Ironically, the one benefit business has won from this deal is the thing Tory hardliners will hate the most: commitments to a level playing field on regulations. Johnson had vowed to ditch May’s intention to align business to the EU’s regulations, in favour of a much looser trade deal. That was music to the ears of the proponents of “Singapore upon Thames.” But the EU insisted that it was not going to be undercut by unfair competition. If we want a trade deal, we will have to play by the same rules—and that means playing by rules we no longer shape or vote on. Even Tories who can accept the Northern Ireland protocol may balk at that.
Conversely, Labour MPs may object for a different reason—namely, that the level playing commitments, which ensure the same protections for workers, consumers and the environment, are only included in the political declaration, which is the non-binding part of the agreement. There will be nothing to prevent this Tory government from junking the ambitions as soon as future negotiations have begun. In other words, then, Tory hardliners may reject the deal because they believe the level playing field will happen; Labour Leavers may reject it because they believe it won’t.

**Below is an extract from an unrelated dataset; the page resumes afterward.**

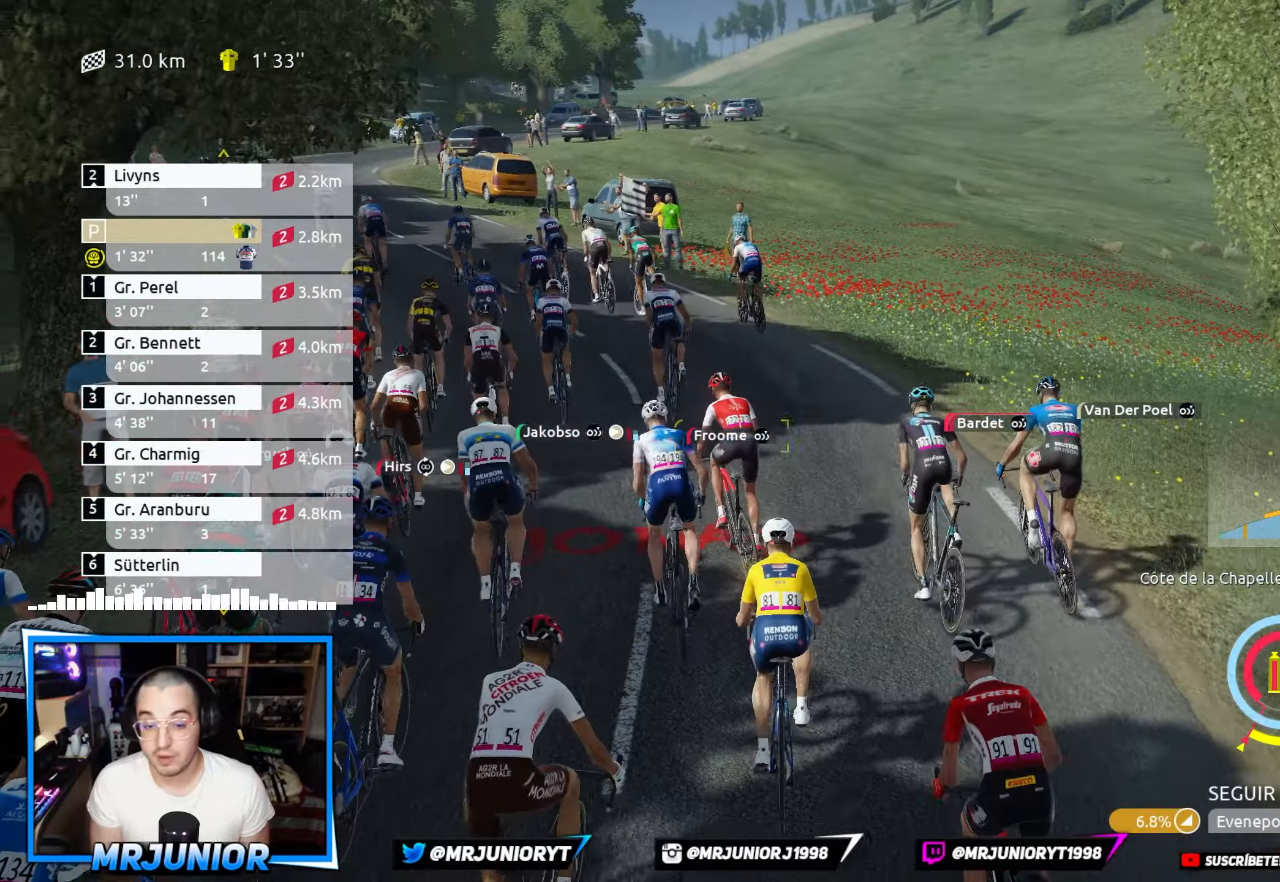
{"buttons": ["R2"], "left_stick": "left", "right_stick": "center", "events": [[183, "left_stick", "center"], [300, "left_stick", "left"]]}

For now, everything moves to Saturday. Assuming there is a final legal text and parliament agrees to vote on it, despite such limited time for scrutiny, there are three options. They can accept it outright; accept it subject to a confirmatory vote or extension request; or reject it.
If MPs accept it outright, we could be on the path to no deal by default. Under the terms of the Benn Act, Johnson will have no obligation to seek an extension. A new bill will be presented and parliament will have to approve every single word of it or face no deal. Remainers and moderates could seek to amend it but that risks timing it out altogether. Worse, no deal enthusiasts could flood it with amendments in the hope that it does time out. Parliament could seek to force a new extension again, but there simply may not be time.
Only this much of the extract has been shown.